DIRECTIVE ▸
Give back all of the data exactly as it stands, with the pictures removed.

───

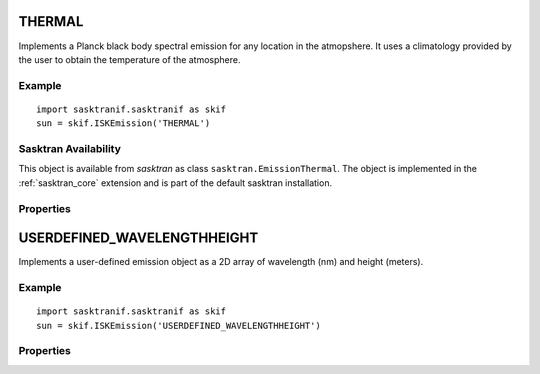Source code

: 
..  _emission_thermal:

THERMAL
=======
Implements a Planck black body spectral emission for any location in the atmopshere. It uses a climatology provided
by the user to obtain the temperature of the atmosphere.

Example
-------
::

   import sasktranif.sasktranif as skif
   sun = skif.ISKEmission('THERMAL')



Sasktran Availability
---------------------
This object is available from `sasktran` as class ``sasktran.EmissionThermal``. The object is implemented in the :ref:`sasktran_core`
extension and is part of the default sasktran installation.

Properties
----------

..  py:module::EMISSION_THERMAL

.. py:function:: emissivity( float value )

    Sets the emissivity of the Planck black body. Normally a value between 0 and 1.

.. py:function:: atmospheric_state (object climatology)

    Sets the climatology used to determine the temperature of the atmosphere.


..  _emission_userdefined:

USERDEFINED_WAVELENGTHHEIGHT
============================
Implements a user-defined emission object as a 2D array of wavelength (nm) and height (meters).

Example
-------
::

   import sasktranif.sasktranif as skif
   sun = skif.ISKEmission('USERDEFINED_WAVELENGTHHEIGHT')

Properties
-----------
..  py:module::EMISSION_USERDEFINED_WAVELENGTHHEIGHT

.. py:function:: heights( array heightm )

    Sets the values for the *height* axis of the 2-D array of emissions. The heights are given as a 1-D array in ascending
    order and are specified in meters. This property must be called before calling property `emissiontable`.

.. py:function:: wavelengths( array wavelen_nm )

    Sets the values for the *wavelength* axis of the 2-D array of emissions. The wavelengths are given as a 1D array in ascending order
    and are specified in nanometers. This property must be called before calling property `emissiontable`.

..  py:function:: emissiontable( array emissiontable )

    Sets the values for the 2-D array of emission values. This must be a contiguous array of values whose dimensions match
    sizes in previous calls to *heights* and *wavelengths*. The *wavelength* values changing the most rapidly in memory. The
    emission values are given as units of photons/cm2/sec/steradian/nm

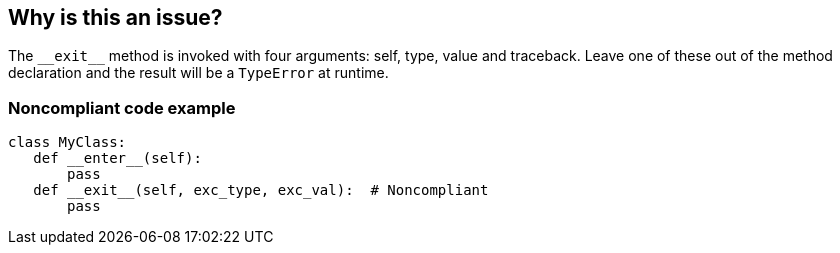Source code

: == Why is this an issue?

The ``++__exit__++`` method is invoked with four arguments: self, type, value and traceback. Leave one of these out of the method declaration and the result will be a ``++TypeError++`` at runtime.


=== Noncompliant code example

[source,python]
----
class MyClass:
   def __enter__(self):
       pass
   def __exit__(self, exc_type, exc_val):  # Noncompliant
       pass
----


ifdef::env-github,rspecator-view[]

'''
== Implementation Specification
(visible only on this page)

=== Message

*Add the missing argument.

*Remove the unnecessary argument.


'''
== Comments And Links
(visible only on this page)

=== on 18 Mar 2015, 17:47:56 Ann Campbell wrote:
Pylint E0235

endif::env-github,rspecator-view[]
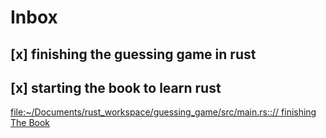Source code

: * Inbox
** [x] finishing the guessing game in rust
** [x] starting the book to learn rust

[[file:~/Documents/rust_workspace/guessing_game/src/main.rs::// finishing The Book]]
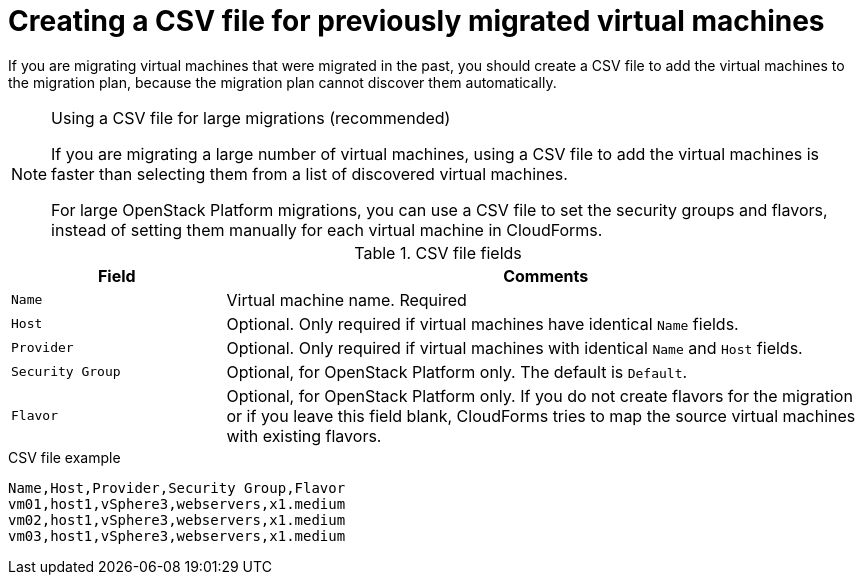 // Module included in the following assemblies:
// con_Migration_plan_options.adoc
[id="Creating_a_csv_file_to_add_virtual_machines_to_the_migration_plan"]
= Creating a CSV file for previously migrated virtual machines

If you are migrating virtual machines that were migrated in the past, you should create a CSV file to add the virtual machines to the migration plan, because the migration plan cannot discover them automatically.

.Using a CSV file for large migrations (recommended)
[NOTE]
====
If you are migrating a large number of virtual machines, using a CSV file to add the virtual machines is faster than selecting them from a list of discovered virtual machines.

For large OpenStack Platform migrations, you can use a CSV file to set the security groups and flavors, instead of setting them manually for each virtual machine in CloudForms.
====

.CSV file fields
[cols="1,3", options="header"]
|===
|Field |Comments
|`Name` |Virtual machine name. Required
|`Host` |Optional. Only required if virtual machines have identical `Name` fields.
|`Provider` |Optional. Only required if virtual machines with identical `Name` and `Host` fields.
|`Security Group` |Optional, for OpenStack Platform only. The default is `Default`.
|`Flavor` |Optional, for OpenStack Platform only. If you do not create flavors for the migration or if you leave this field blank, CloudForms tries to map the source virtual machines with existing flavors.
|===

.CSV file example
[options="nowrap" subs="+quotes,verbatim"]
----
Name,Host,Provider,Security Group,Flavor
vm01,host1,vSphere3,webservers,x1.medium
vm02,host1,vSphere3,webservers,x1.medium
vm03,host1,vSphere3,webservers,x1.medium
----
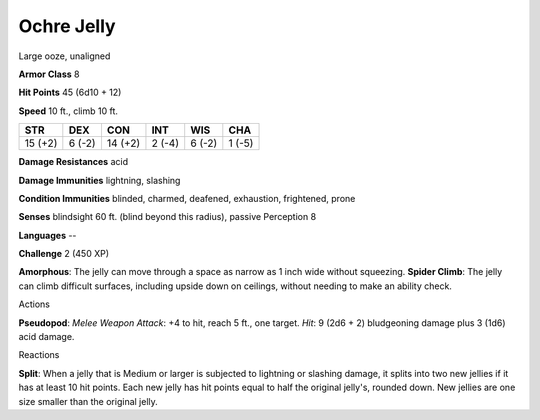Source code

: 
.. _srd_Ochre-Jelly:

Ochre Jelly
-----------

Large ooze, unaligned

**Armor Class** 8

**Hit Points** 45 (6d10 + 12)

**Speed** 10 ft., climb 10 ft.

+-----------+----------+-----------+----------+----------+----------+
| STR       | DEX      | CON       | INT      | WIS      | CHA      |
+===========+==========+===========+==========+==========+==========+
| 15 (+2)   | 6 (-2)   | 14 (+2)   | 2 (-4)   | 6 (-2)   | 1 (-5)   |
+-----------+----------+-----------+----------+----------+----------+

**Damage Resistances** acid

**Damage Immunities** lightning, slashing

**Condition Immunities** blinded, charmed, deafened, exhaustion,
frightened, prone

**Senses** blindsight 60 ft. (blind beyond this radius), passive
Perception 8

**Languages** --

**Challenge** 2 (450 XP)

**Amorphous**: The jelly can move through a space as narrow as 1 inch
wide without squeezing. **Spider Climb**: The jelly can climb difficult
surfaces, including upside down on ceilings, without needing to make an
ability check.

Actions

**Pseudopod**: *Melee Weapon Attack*: +4 to hit, reach 5 ft., one
target. *Hit*: 9 (2d6 + 2) bludgeoning damage plus 3 (1d6) acid damage.

Reactions

**Split**: When a jelly that is Medium or larger is subjected to
lightning or slashing damage, it splits into two new jellies if it has
at least 10 hit points. Each new jelly has hit points equal to half the
original jelly's, rounded down. New jellies are one size smaller than
the original jelly.

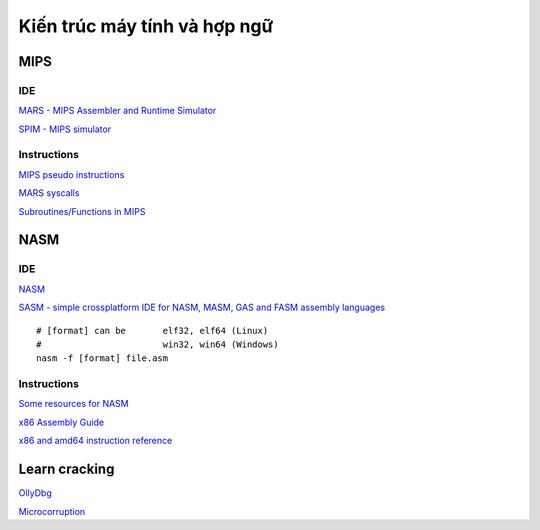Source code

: =============================
Kiến trúc máy tính và hợp ngữ
=============================

MIPS
=====

IDE
----

`MARS - MIPS Assembler and Runtime Simulator
<http://courses.missouristate.edu/KenVollmar/mars/>`_

`SPIM - MIPS simulator
<https://sourceforge.net/projects/spimsimulator/>`_

Instructions
------------

`MIPS pseudo instructions
<https://github.com/MIPT-ILab/mipt-mips/wiki/MIPS-pseudo-instructions>`_

`MARS syscalls
<https://github.com/MIPT-ILab/mipt-mips/wiki/MARS-syscalls>`_

`Subroutines/Functions in MIPS
<http://people.cs.pitt.edu/~xujie/cs447/Mips/sub.html>`_

NASM
=====

IDE
----

`NASM
<http://www.nasm.us/>`_

`SASM - simple crossplatform IDE for NASM, MASM, GAS and FASM assembly languages
<https://github.com/Dman95/SASM>`_

::

        # [format] can be       elf32, elf64 (Linux)
        #                       win32, win64 (Windows)
        nasm -f [format] file.asm

Instructions
------------

`Some resources for NASM
<https://www.csee.umbc.edu/portal/help/nasm/>`_

`x86 Assembly Guide
<http://www.felixcloutier.com/x86/>`_

`x86 and amd64 instruction reference
<http://www.felixcloutier.com/x86/>`_

Learn cracking
==============

`OllyDbg
<http://www.ollydbg.de/>`_

`Microcorruption
<https://microcorruption.com/>`_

───

EXERCISE ANSWER ▸
Source code

: 
..  _emission_thermal:

THERMAL
=======
Implements a Planck black body spectral emission for any location in the atmopshere. It uses a climatology provided
by the user to obtain the temperature of the atmosphere.

Example
-------
::

   import sasktranif.sasktranif as skif
   sun = skif.ISKEmission('THERMAL')



Sasktran Availability
---------------------
This object is available from `sasktran` as class ``sasktran.EmissionThermal``. The object is implemented in the :ref:`sasktran_core`
extension and is part of the default sasktran installation.

Properties
----------

..  py:module::EMISSION_THERMAL

.. py:function:: emissivity( float value )

    Sets the emissivity of the Planck black body. Normally a value between 0 and 1.

.. py:function:: atmospheric_state (object climatology)

    Sets the climatology used to determine the temperature of the atmosphere.


..  _emission_userdefined:

USERDEFINED_WAVELENGTHHEIGHT
============================
Implements a user-defined emission object as a 2D array of wavelength (nm) and height (meters).

Example
-------
::

   import sasktranif.sasktranif as skif
   sun = skif.ISKEmission('USERDEFINED_WAVELENGTHHEIGHT')

Properties
-----------
..  py:module::EMISSION_USERDEFINED_WAVELENGTHHEIGHT

.. py:function:: heights( array heightm )

    Sets the values for the *height* axis of the 2-D array of emissions. The heights are given as a 1-D array in ascending
    order and are specified in meters. This property must be called before calling property `emissiontable`.

.. py:function:: wavelengths( array wavelen_nm )

    Sets the values for the *wavelength* axis of the 2-D array of emissions. The wavelengths are given as a 1D array in ascending order
    and are specified in nanometers. This property must be called before calling property `emissiontable`.

..  py:function:: emissiontable( array emissiontable )

    Sets the values for the 2-D array of emission values. This must be a contiguous array of values whose dimensions match
    sizes in previous calls to *heights* and *wavelengths*. The *wavelength* values changing the most rapidly in memory. The
    emission values are given as units of photons/cm2/sec/steradian/nm

Source code

: == Why is this an issue?

The ``++__exit__++`` method is invoked with four arguments: self, type, value and traceback. Leave one of these out of the method declaration and the result will be a ``++TypeError++`` at runtime.


=== Noncompliant code example

[source,python]
----
class MyClass:
   def __enter__(self):
       pass
   def __exit__(self, exc_type, exc_val):  # Noncompliant
       pass
----


ifdef::env-github,rspecator-view[]

'''
== Implementation Specification
(visible only on this page)

=== Message

*Add the missing argument.

*Remove the unnecessary argument.


'''
== Comments And Links
(visible only on this page)

=== on 18 Mar 2015, 17:47:56 Ann Campbell wrote:
Pylint E0235

endif::env-github,rspecator-view[]
Source code

: * Inbox
** [x] finishing the guessing game in rust
** [x] starting the book to learn rust

[[file:~/Documents/rust_workspace/guessing_game/src/main.rs::// finishing The Book]]
 // Module included in the following assemblies:
// con_Migration_plan_options.adoc
[id="Creating_a_csv_file_to_add_virtual_machines_to_the_migration_plan"]
= Creating a CSV file for previously migrated virtual machines

If you are migrating virtual machines that were migrated in the past, you should create a CSV file to add the virtual machines to the migration plan, because the migration plan cannot discover them automatically.

.Using a CSV file for large migrations (recommended)
[NOTE]
====
If you are migrating a large number of virtual machines, using a CSV file to add the virtual machines is faster than selecting them from a list of discovered virtual machines.

For large OpenStack Platform migrations, you can use a CSV file to set the security groups and flavors, instead of setting them manually for each virtual machine in CloudForms.
====

.CSV file fields
[cols="1,3", options="header"]
|===
|Field |Comments
|`Name` |Virtual machine name. Required
|`Host` |Optional. Only required if virtual machines have identical `Name` fields.
|`Provider` |Optional. Only required if virtual machines with identical `Name` and `Host` fields.
|`Security Group` |Optional, for OpenStack Platform only. The default is `Default`.
|`Flavor` |Optional, for OpenStack Platform only. If you do not create flavors for the migration or if you leave this field blank, CloudForms tries to map the source virtual machines with existing flavors.
|===

.CSV file example
[options="nowrap" subs="+quotes,verbatim"]
----
Name,Host,Provider,Security Group,Flavor
vm01,host1,vSphere3,webservers,x1.medium
vm02,host1,vSphere3,webservers,x1.medium
vm03,host1,vSphere3,webservers,x1.medium
----
Source code

: 
.. _srd_Ochre-Jelly:

Ochre Jelly
-----------

Large ooze, unaligned

**Armor Class** 8

**Hit Points** 45 (6d10 + 12)

**Speed** 10 ft., climb 10 ft.

+-----------+----------+-----------+----------+----------+----------+
| STR       | DEX      | CON       | INT      | WIS      | CHA      |
+===========+==========+===========+==========+==========+==========+
| 15 (+2)   | 6 (-2)   | 14 (+2)   | 2 (-4)   | 6 (-2)   | 1 (-5)   |
+-----------+----------+-----------+----------+----------+----------+

**Damage Resistances** acid

**Damage Immunities** lightning, slashing

**Condition Immunities** blinded, charmed, deafened, exhaustion,
frightened, prone

**Senses** blindsight 60 ft. (blind beyond this radius), passive
Perception 8

**Languages** --

**Challenge** 2 (450 XP)

**Amorphous**: The jelly can move through a space as narrow as 1 inch
wide without squeezing. **Spider Climb**: The jelly can climb difficult
surfaces, including upside down on ceilings, without needing to make an
ability check.

Actions

**Pseudopod**: *Melee Weapon Attack*: +4 to hit, reach 5 ft., one
target. *Hit*: 9 (2d6 + 2) bludgeoning damage plus 3 (1d6) acid damage.

Reactions

**Split**: When a jelly that is Medium or larger is subjected to
lightning or slashing damage, it splits into two new jellies if it has
at least 10 hit points. Each new jelly has hit points equal to half the
original jelly's, rounded down. New jellies are one size smaller than
the original jelly.

Source code

: =============================
Kiến trúc máy tính và hợp ngữ
=============================

MIPS
=====

IDE
----

`MARS - MIPS Assembler and Runtime Simulator
<http://courses.missouristate.edu/KenVollmar/mars/>`_

`SPIM - MIPS simulator
<https://sourceforge.net/projects/spimsimulator/>`_

Instructions
------------

`MIPS pseudo instructions
<https://github.com/MIPT-ILab/mipt-mips/wiki/MIPS-pseudo-instructions>`_

`MARS syscalls
<https://github.com/MIPT-ILab/mipt-mips/wiki/MARS-syscalls>`_

`Subroutines/Functions in MIPS
<http://people.cs.pitt.edu/~xujie/cs447/Mips/sub.html>`_

NASM
=====

IDE
----

`NASM
<http://www.nasm.us/>`_

`SASM - simple crossplatform IDE for NASM, MASM, GAS and FASM assembly languages
<https://github.com/Dman95/SASM>`_

::

        # [format] can be       elf32, elf64 (Linux)
        #                       win32, win64 (Windows)
        nasm -f [format] file.asm

Instructions
------------

`Some resources for NASM
<https://www.csee.umbc.edu/portal/help/nasm/>`_

`x86 Assembly Guide
<http://www.felixcloutier.com/x86/>`_

`x86 and amd64 instruction reference
<http://www.felixcloutier.com/x86/>`_

Learn cracking
==============

`OllyDbg
<http://www.ollydbg.de/>`_

`Microcorruption
<https://microcorruption.com/>`_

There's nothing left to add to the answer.